What did they do in 1870? That Treaty Bond was this: We called upon the belligerent Powers to respect that treaty. We called upon France; we called upon Germany. At that time, bear in mind, the greatest danger to Belgium came from France and not from Germany. We intervened to protect Belgium against France exactly as we are doing now to protect her against Germany. We are proceeding exactly in the same way. We invited both the belligerent Powers to state that they had no intention of violating Belgian territory. What was the answer given by Bismarck? He said it was superfluous to ask Prussia such a question in view of the treaties in force. France gave a similar answer. We received the thanks at that time from the Belgian people for our intervention in a very remarkable document. This is the document addressed by the municipality of Brussels to Queen Victoria after that intervention:

The great and noble people over whose destinies you preside have just given a further proof of its benevolent sentiments towards this country.
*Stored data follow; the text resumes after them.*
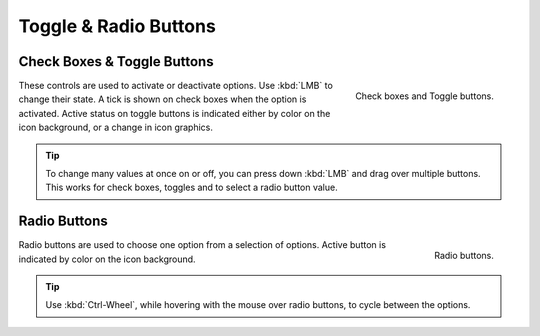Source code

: **********************
Toggle & Radio Buttons
**********************

Check Boxes & Toggle Buttons
============================

.. figure:: /images/interface_controls_buttons_toggle-radio_checkbox.png
   :align: right

   Check boxes and Toggle buttons.

These controls are used to activate or deactivate options.
Use :kbd:`LMB` to change their state. A tick is shown on check boxes when
the option is activated. Active status on toggle buttons is indicated
either by color on the icon background, or a change in icon graphics.

.. tip::

   To change many values at once on or off, you can press down
   :kbd:`LMB` and drag over multiple buttons. This works for check
   boxes, toggles and to select a radio button value.


Radio Buttons
=============

.. figure:: /images/interface_controls_buttons_toggle-radio_radio.png
   :align: right

   Radio buttons.

Radio buttons are used to choose one option from a selection of options.
Active button is indicated by color on the icon background.

.. tip::

   Use :kbd:`Ctrl-Wheel`, while hovering with the mouse over radio
   buttons, to cycle between the options.
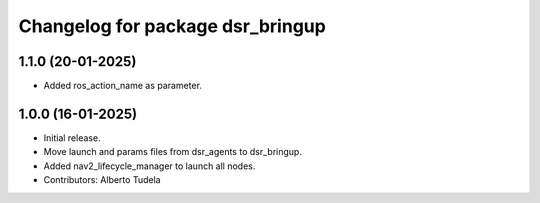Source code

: ^^^^^^^^^^^^^^^^^^^^^^^^^^^^^^^^^
Changelog for package dsr_bringup
^^^^^^^^^^^^^^^^^^^^^^^^^^^^^^^^^

1.1.0 (20-01-2025)
------------------
* Added ros_action_name as parameter.

1.0.0 (16-01-2025)
------------------
* Initial release.
* Move launch and params files from dsr_agents to dsr_bringup.
* Added nav2_lifecycle_manager to launch all nodes.
* Contributors: Alberto Tudela
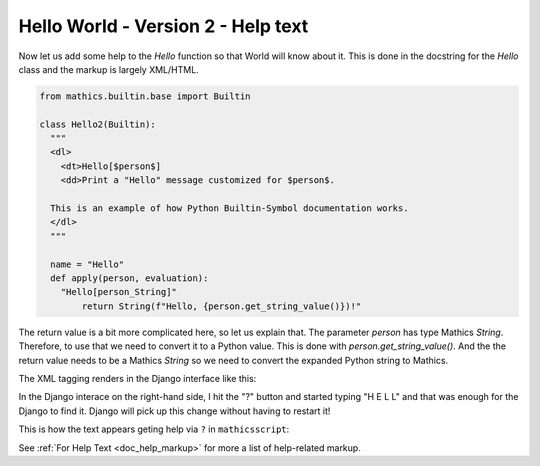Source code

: Hello World - Version 2 - Help text
-----------------------------------

Now let us add some help to the *Hello* function so that World will
know about it. This is done in the docstring
for the *Hello* class and the markup is largely XML/HTML.


.. code-block:: python

  from mathics.builtin.base import Builtin

  class Hello2(Builtin):
    """
    <dl>
      <dt>Hello[$person$]
      <dd>Print a "Hello" message customized for $person$.

    This is an example of how Python Builtin-Symbol documentation works.
    </dl>
    """

    name = "Hello"
    def apply(person, evaluation):
      "Hello[person_String]"
          return String(f"Hello, {person.get_string_value()})!"

The return value is a bit more complicated here, so let us explain
that. The parameter *person* has type Mathics *String*. Therefore, to
use that we need to convert it to a Python value. This is done with
*person.get_string_value()*. And the the return value needs to be a
Mathics *String* so we need to convert the expanded Python string to
Mathics.


The XML tagging renders in the Django interface like this:

.. image:: Hello2.png
  :width: 400
  :alt: Rendering XML help markup in Django

In the Django interace on the right-hand side, I hit the "?" button and started typing "H E L L" and that was enough for the Django to find it. Django will pick up this change without having to restart it!

This is how the text appears geting help via ``?`` in ``mathicsscript``:

.. image:: Hello2-mathicsscript.png
  :width: 400
  :alt: Rendering XML help markup in Django

See :ref:`For Help Text <doc_help_markup>` for more a list of help-related markup.
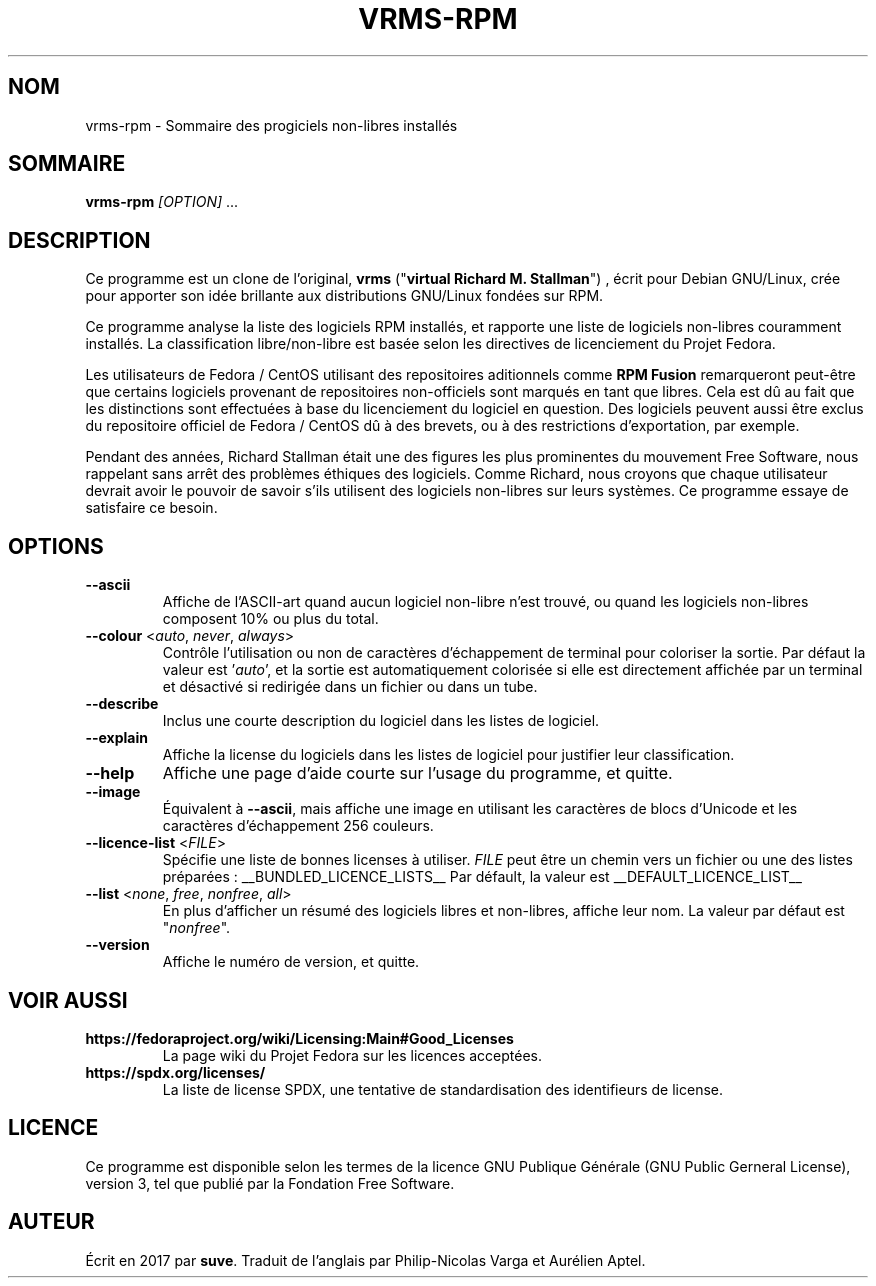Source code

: .TH VRMS-RPM 1
.SH NOM
vrms-rpm - Sommaire des progiciels non-libres installés

.SH SOMMAIRE
\fBvrms-rpm\fR \fI[OPTION]\fR ...

.SH DESCRIPTION
Ce programme est un clone de l'original,
\fBvrms\fR ("\fBvirtual Richard M. Stallman\fR")
, écrit pour Debian GNU/Linux, crée pour apporter son idée brillante aux
distributions GNU/Linux fondées sur RPM. 
.PP
Ce programme analyse la liste des logiciels RPM installés, et rapporte une liste
de logiciels non-libres couramment installés. La classification libre/non-libre
est basée selon les directives de licenciement du Projet Fedora.
.PP
Les utilisateurs de Fedora / CentOS utilisant des repositoires aditionnels comme
\fBRPM Fusion\fR remarqueront peut-être que certains logiciels provenant de repositoires
non-officiels sont marqués en tant que libres. Cela est dû au fait que les distinctions
sont effectuées à base du licenciement du logiciel en question. Des logiciels peuvent
aussi être exclus du repositoire officiel de Fedora / CentOS dû à des brevets, ou à des
restrictions d'exportation, par exemple.
.PP
Pendant des années, Richard Stallman était une des figures les plus prominentes du
mouvement Free Software, nous rappelant sans arrêt des problèmes éthiques des
logiciels. Comme Richard, nous croyons que chaque utilisateur devrait avoir le pouvoir
de savoir s'ils utilisent des logiciels non-libres sur leurs systèmes.
Ce programme essaye de satisfaire ce besoin.

.SH OPTIONS

.TP
\fB\-\-ascii\fR
Affiche de l'ASCII-art quand aucun logiciel non-libre n'est trouvé,
ou quand les logiciels non-libres composent 10% ou plus du total.

.TP
\fB\-\-colour\fR <\fIauto\fR, \fInever\fR, \fIalways\fR>
Contrôle l'utilisation ou non de caractères d'échappement de terminal
pour coloriser la sortie. Par défaut la valeur est '\fIauto\fR', et la
sortie est automatiquement colorisée si elle est directement affichée
par un terminal et désactivé si redirigée dans un fichier ou dans un tube.

.TP
\fB\-\-describe\fR
Inclus une courte description du logiciel dans les listes de logiciel.

.TP
\fB\-\-explain\fR
Affiche la license du logiciels dans les listes de logiciel pour justifier
leur classification.

.TP
\fB\-\-help\fR
Affiche une page d'aide courte sur l'usage du programme, et quitte.

.TP
\fB\-\-image\fR
Équivalent à \fB\-\-ascii\fR, mais affiche une image en utilisant les caractères
de blocs d'Unicode et les caractères d'échappement 256 couleurs.

.TP
\fB\-\-licence\-list\fR <\fIFILE\fR>
Spécifie une liste de bonnes licenses à utiliser. \fIFILE\fR peut être un chemin
vers un fichier ou une des listes préparées :
__BUNDLED_LICENCE_LISTS__
Par défault, la valeur est
__DEFAULT_LICENCE_LIST__

.TP
\fB\-\-list\fR <\fInone\fR, \fIfree\fR, \fInonfree\fR, \fIall\fR>
En plus d'afficher un résumé des logiciels libres et non-libres, affiche
leur nom. La valeur par défaut est "\fInonfree\fR".

.TP
\fB\-\-version\fR
Affiche le numéro de version, et quitte.

.SH VOIR AUSSI
.TP
\fBhttps://fedoraproject.org/wiki/Licensing:Main#Good_Licenses\fR
La page wiki du Projet Fedora sur les licences acceptées.

.TP
\fBhttps://spdx.org/licenses/\fR
La liste de license SPDX, une tentative de standardisation des identifieurs de license.

.SH LICENCE
Ce programme est disponible selon les termes de la licence GNU Publique Générale
(GNU Public Gerneral License), version 3, tel que publié par la Fondation Free Software.

.SH AUTEUR
Écrit en 2017 par \fBsuve\fR.
Traduit de l'anglais par Philip-Nicolas Varga et Aurélien Aptel.
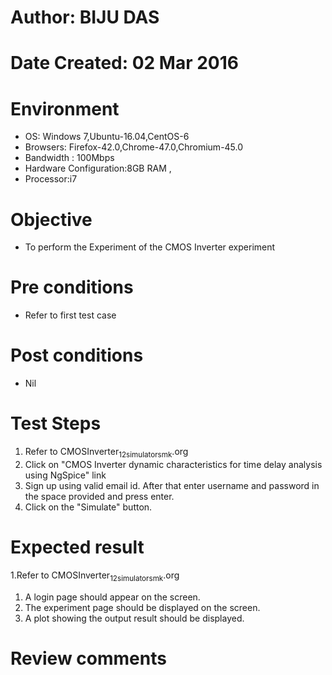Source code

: * Author: BIJU DAS
* Date Created: 02 Mar 2016
* Environment
  - OS: Windows 7,Ubuntu-16.04,CentOS-6
  - Browsers: Firefox-42.0,Chrome-47.0,Chromium-45.0
  - Bandwidth : 100Mbps
  - Hardware Configuration:8GB RAM , 
  - Processor:i7

* Objective
  - To perform the Experiment of the CMOS Inverter experiment

* Pre conditions
  - Refer to first test case 

* Post conditions
   - Nil
* Test Steps
  1. Refer to CMOSInverter_12_simulator_smk.org
  2. Click on "CMOS Inverter dynamic characteristics for time delay analysis using NgSpice" link
  3. Sign up using valid email id. After that enter username and password in the space provided and press enter.
  4. Click on the "Simulate" button.

* Expected result
  1.Refer to CMOSInverter_12_simulator_smk.org
  4. A login page should appear on the screen.
  3. The experiment page should be displayed on the screen.
  4. A plot showing the output result should be displayed.

* Review comments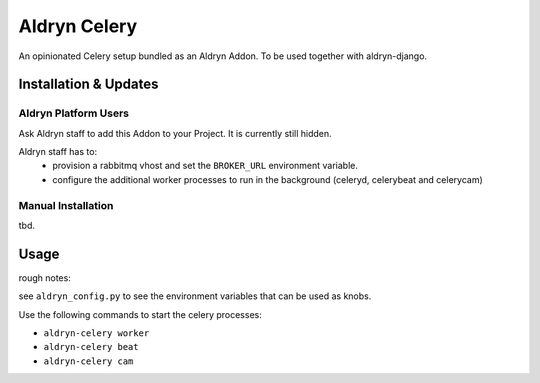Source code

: #############
Aldryn Celery
#############

|PyPI Version|

An opinionated Celery setup bundled as an Aldryn Addon.
To be used together with aldryn-django.

======================
Installation & Updates
======================

*********************
Aldryn Platform Users
*********************

Ask Aldryn staff to add this Addon to your Project. It is currently still
hidden.

Aldryn staff has to:
 * provision a rabbitmq vhost and set the ``BROKER_URL`` environment variable.
 * configure the additional worker processes to run in the background (celeryd,
   celerybeat and celerycam)


*******************
Manual Installation
*******************

tbd.


=====
Usage
=====

rough notes:

see ``aldryn_config.py`` to see the environment variables that can be used as
knobs.

Use the following commands to start the celery processes:

* ``aldryn-celery worker``
* ``aldryn-celery beat``
* ``aldryn-celery cam``



.. |PyPI Version| image:: http://img.shields.io/pypi/v/aldryn-celery.svg
   :target: https://pypi.python.org/pypi/aldryn-celery
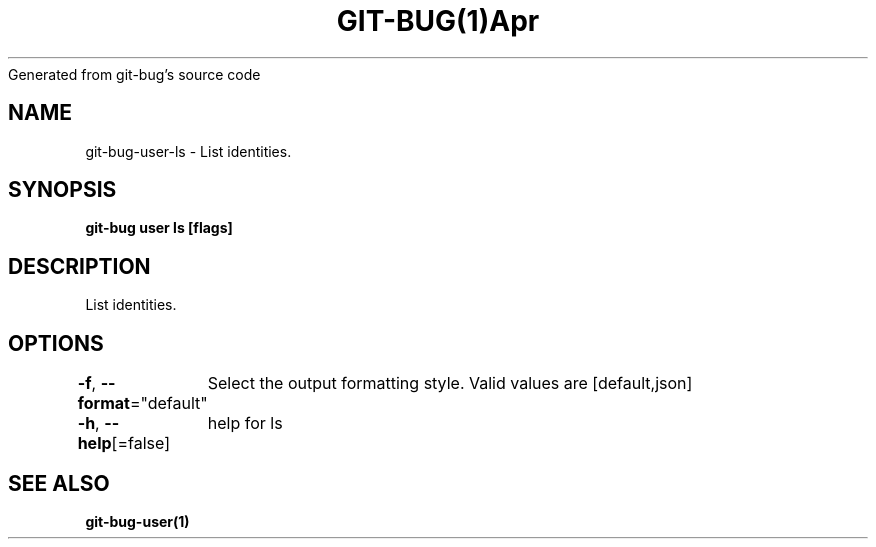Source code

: .nh
.TH GIT\-BUG(1)Apr 2019
Generated from git\-bug's source code

.SH NAME
.PP
git\-bug\-user\-ls \- List identities.


.SH SYNOPSIS
.PP
\fBgit\-bug user ls [flags]\fP


.SH DESCRIPTION
.PP
List identities.


.SH OPTIONS
.PP
\fB\-f\fP, \fB\-\-format\fP="default"
	Select the output formatting style. Valid values are [default,json]

.PP
\fB\-h\fP, \fB\-\-help\fP[=false]
	help for ls


.SH SEE ALSO
.PP
\fBgit\-bug\-user(1)\fP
The voice of the English nation has been heard above the din of arms. It has asserted the principles of justice and right. Next to the unalterable attachment of the Belgian people to their independence, the strongest sentiment which fills their hearts is that of an imperishable gratitude to the people of Great Britain.

That was in 1870. Mark what follows.

Three or four days after that document of thanks the French Army was wedged up against the Belgian frontier. Every means of escape was shut up by a ring of flame from Prussian cannon. There was one way of escape. What was that? By violating the neutrality of Belgium. What did they do? The French on that occasion preferred ruin, humiliation, to the breaking of their bond. The French Emperor, French Marshals, 100,000 gallant Frenchmen in arms preferred to be carried captive to the strange land of their enemy rather than dishonour the name of their country. It was the last French Army defeat. Had they violated Belgian neutrality the whole history of that war would have been changed. And yet it was the interest of France to break the treaty. She did not do it.

It is now the interest of Prussia to break the treaty, and she has done it. Well, why? She avowed it with cynical contempt for every principle of justice. She says treaties only bind you when it is to your interest to keep them. 'What is a treaty?' says the German Chancellor. 'A scrap of paper.' Have you any £5 notes about you? I am not calling for them. Have you any of those neat little Treasury £1 notes? If you have, burn them; they are only 'scraps of paper'. What are they made of? Rags. What are they worth? The whole credit of the British Empire. 'Scraps of paper.' I have been dealing with scraps of paper within the last month. It is suddenly found the commerce of the world is coming to a standstill. The machine had stopped. Why? I will tell you. We discovered, many of us for the first time—I do not pretend to say that I do not know much more about the machinery of commerce to-day than I did six weeks ago, and there are a good many men like me—we discovered the machinery of commerce was moved by bills of exchange. I have seen some of them—wretched, crinkled, scrawled over, blotched, frowsy, and yet these wretched little scraps of paper moved great ships, laden with thousands of tons of precious cargo, from one end of the world to the other. What was the motive power behind them? The honour of commercial men.

Treaties are the currency of international statesmanship. Let us be fair. German merchants, German traders had the reputation of being as upright and straightforward as any traders in the world. But if the currency of German commerce is to be debased to the level of her statesmanship, no trader from Shanghai to Valparaiso will ever look at a German signature again. This doctrine of the scrap of paper, this doctrine which is superscribed by Bernhardi, that treaties only bind a nation as long as it is to its interest, goes to the root of public law. It is the straight road to barbarism, just as if you removed the magnetic pole whenever it was in the way of a German cruiser, the whole navigation of the seas would become dangerous, difficult, impossible, and the whole machinery of civilization will break down if this doctrine wins in this war.